There are a number of questions I would need to ask myself before I would ever consider touching someone.  Gender… if I wouldn’t touch someone of the opposite sex of the client in that situation, I probably wouldn’t do it at all.  Age… honestly, I would be more comfortable hugging someone who was elderly than I would someone who was younger than me.  I would consider the current diagnosis of the client, especially any history of sexual or physical abuse.  If any history of abuse is present, including being raped, molested, sexual addictions or intimacy issues… it’s probably a safe bet not to touch them.  I would also be very careful with paranoid or borderline personalities as it has real potential to evoke a negative response.

Also, I would consider the context of the therapeutic relationship… if it is individual therapy in a private practice setting I would be much more cautious than if it were in a group setting.  I would also need to consider the length and the level of trust that has been established with a client.  I would be much more inclined to touch someone if we had discussed the issue previously, or if we had a long standing therapeutic relationship/alliance.  In any case, I would probably ask the client if it is ok with them if I touch their hand, etc.

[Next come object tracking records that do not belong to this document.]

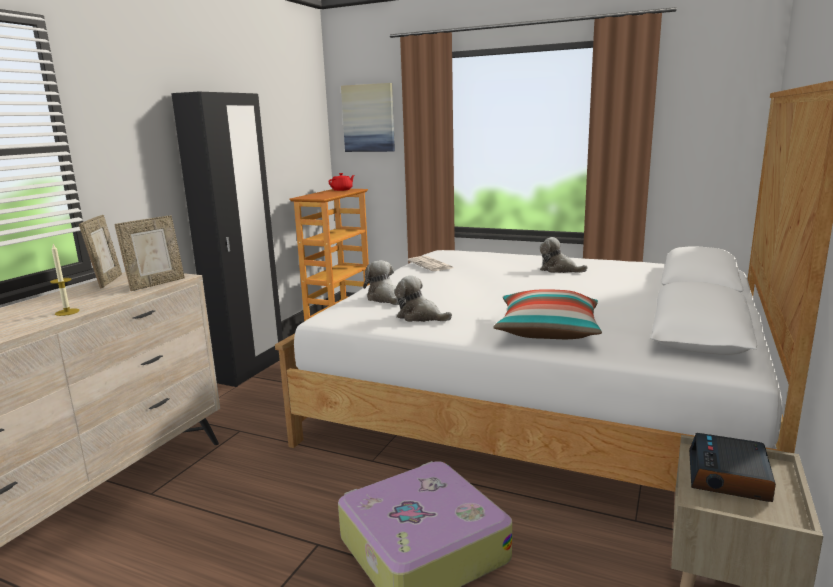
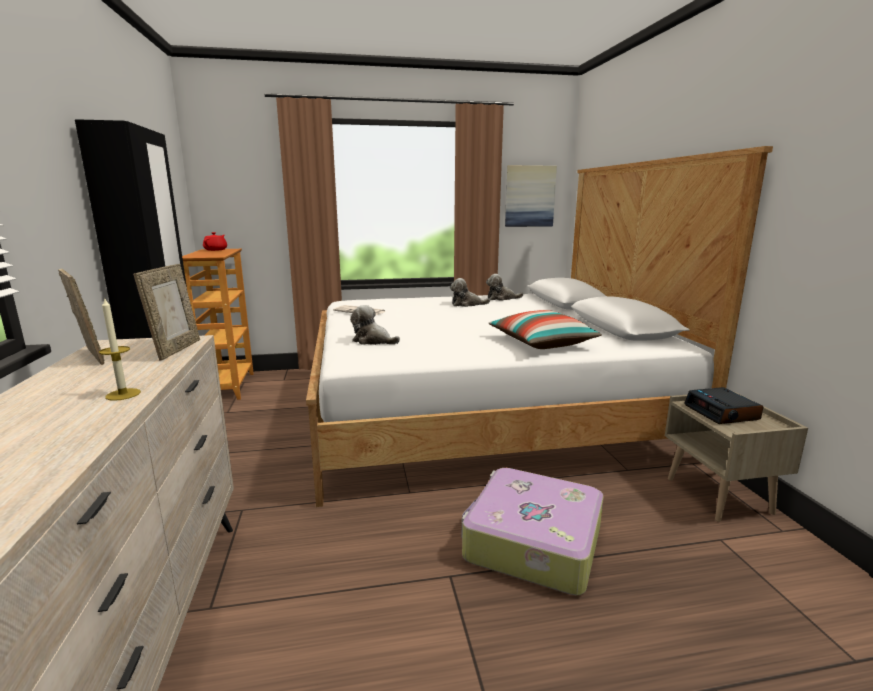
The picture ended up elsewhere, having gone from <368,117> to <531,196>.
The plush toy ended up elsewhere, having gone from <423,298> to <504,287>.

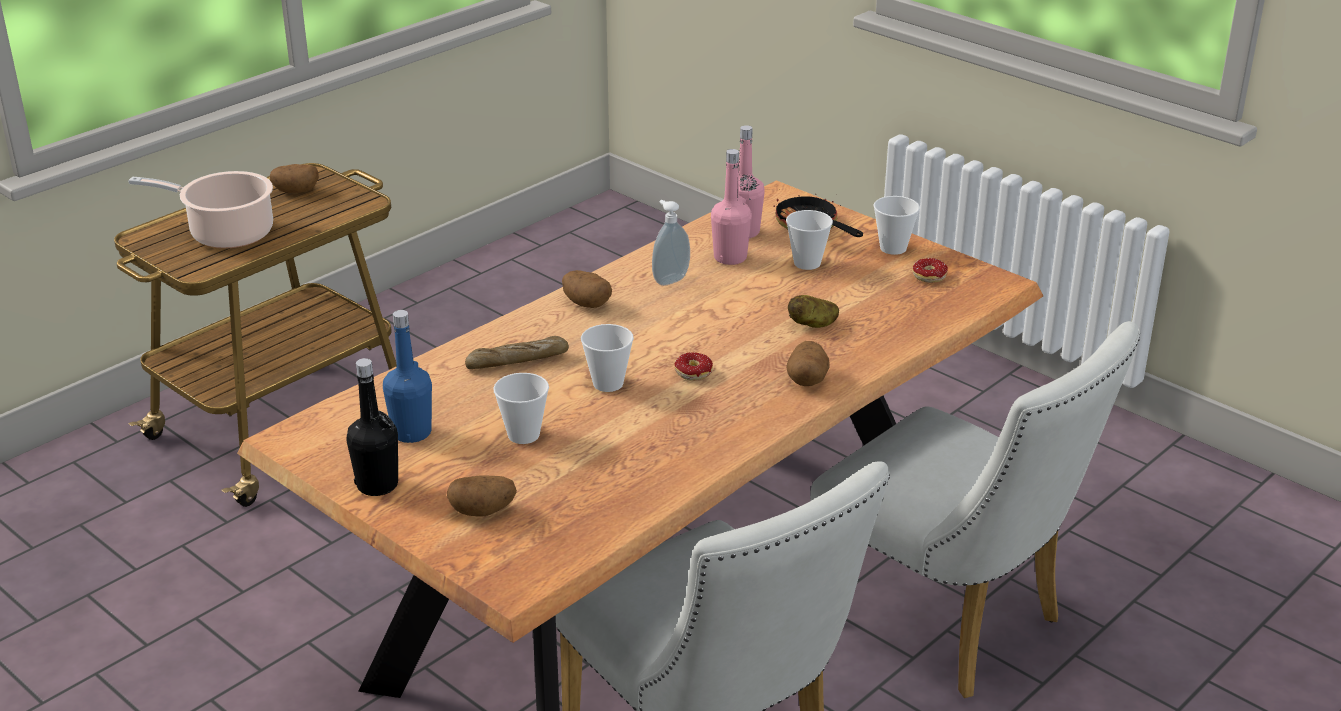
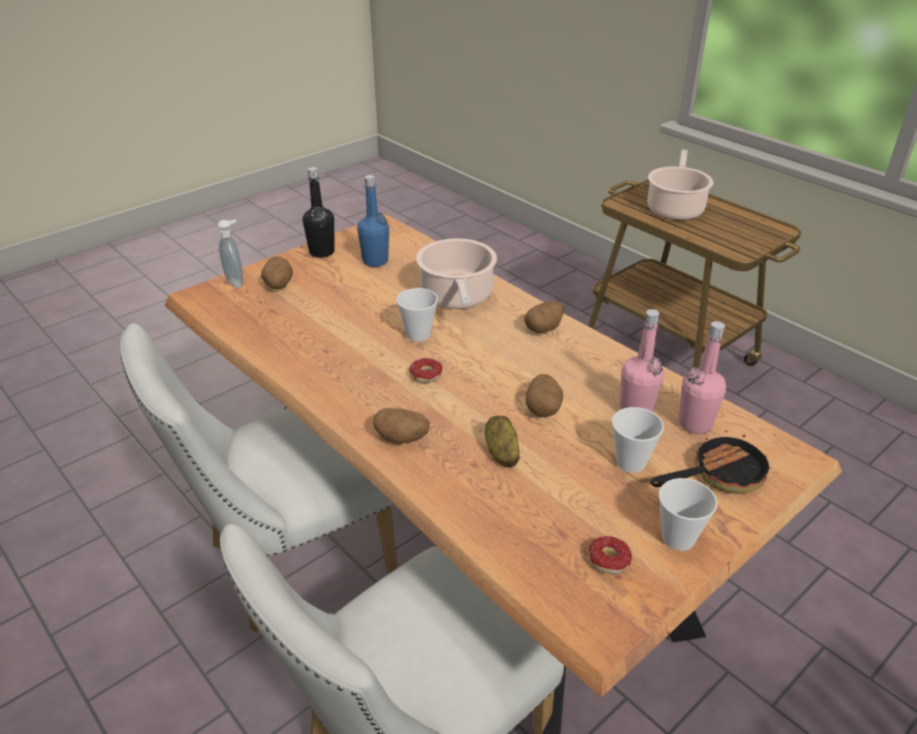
The potato ended up elsewhere, having gone from <294,178> to <544,395>.
The soap dispenser ended up elsewhere, having gone from <671,243> to <230,254>.
Where the bread stood at <517,352>, the cooking pot came to stand at <456,273>.
The second view lost the cup at <521,408>.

I would consider the potential benefits of such an action, weighing my personal motivations and potential interpretations on the part of the client.  All touch is reciprocal – one cannot touch without being touched… and I’m just not comfortable with touching.  I agree with the text that if touching occurs, it should be a “spontaneous and honest expression of the therapist’s feelings and always done for the client’s benefit.”  (Corey, Schneider-Corey, & Callanan, 2007, p. 316)

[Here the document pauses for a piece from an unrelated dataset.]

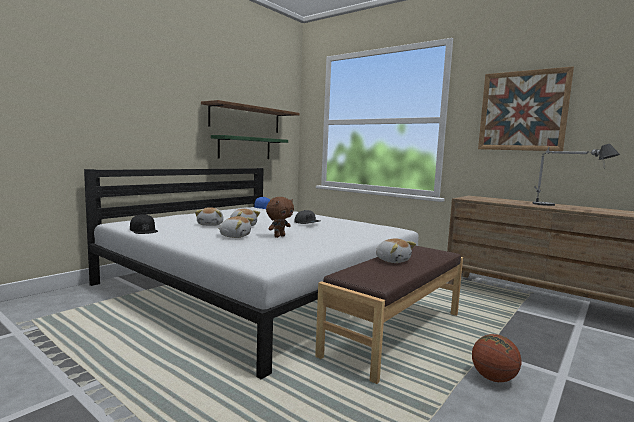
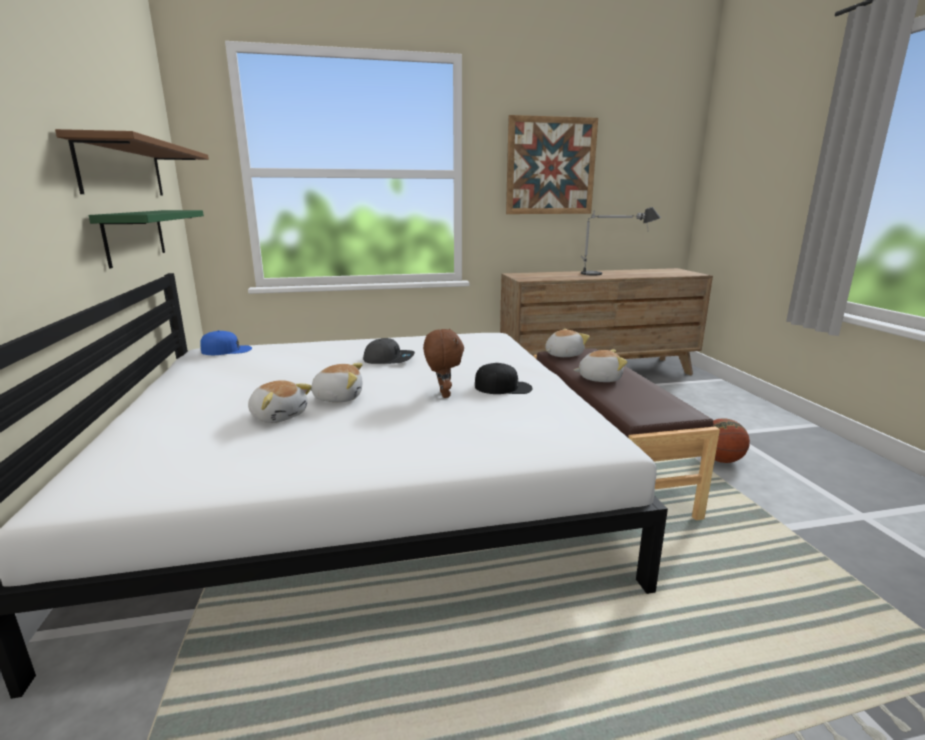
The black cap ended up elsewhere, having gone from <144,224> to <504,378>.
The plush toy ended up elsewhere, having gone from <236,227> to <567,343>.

In any event, documentation of the type and frequency of touch, along with my personal rationale for employing it, is critical.  This is increasingly important if touching is subsequently misinterpreted and a malpractice lawsuit is levied.  Perception is reality for clients, and what is considered “appropriate” to me may not be “appropriate” to the client.  Another potential negative outcome could be pre-mature termination.  If the client is no longer comfortable with the clinician as a result of non-erotic touching, more harm has been done than good.

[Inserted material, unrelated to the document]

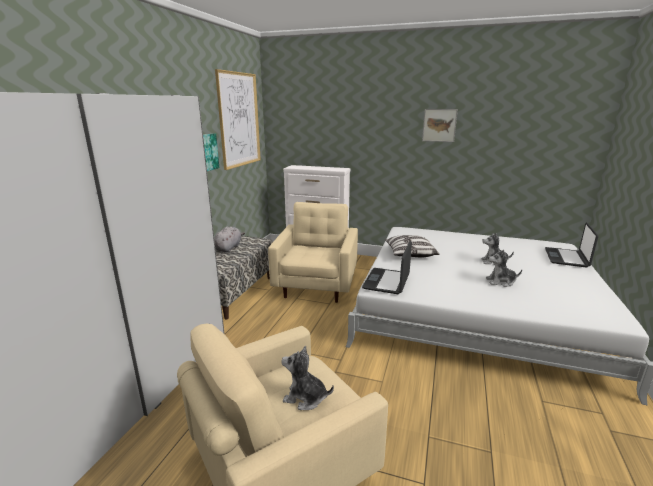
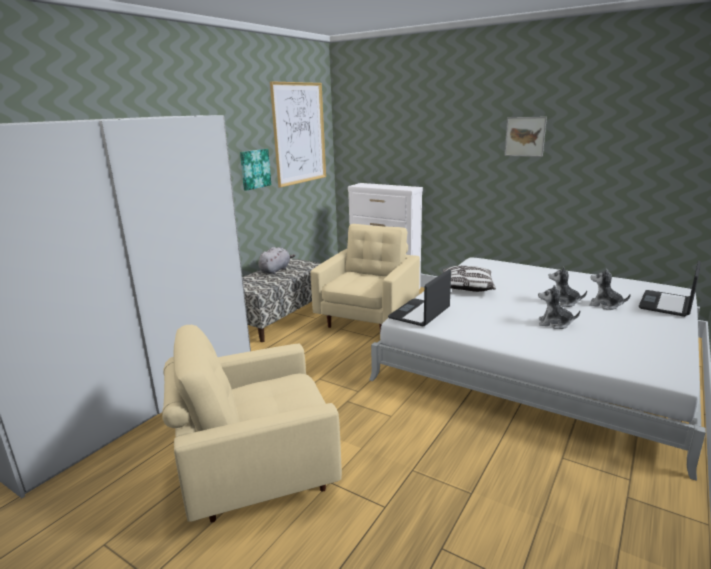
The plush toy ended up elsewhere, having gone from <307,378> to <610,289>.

In conclusion, I think the risks outweigh the benefits in most situations.  It’s not that I consider it taboo or anything, I just don’t think I need to touch someone in order to convey caring, sensitivity, or understanding.  I can convey warmth and empathy with my voice.  My aversion to touching clients has less to do with the potential negative outcomes than it does with my belief that other methods are as effective or more effective.  If we drill down to a point where a client is crying and in obvious distress, I am of the belief that a certain degree of distress is healthy.  Touching a client provides a false sense of security in my opinion, premature resolution, and a certain sense of dependence.  In as much as I am there to help a client, I am there to promote independence, not dependence on the clinician.  In more ways than one it has the potential to be counterproductive for the client, and for that reason, I am going to use touch very judiciously.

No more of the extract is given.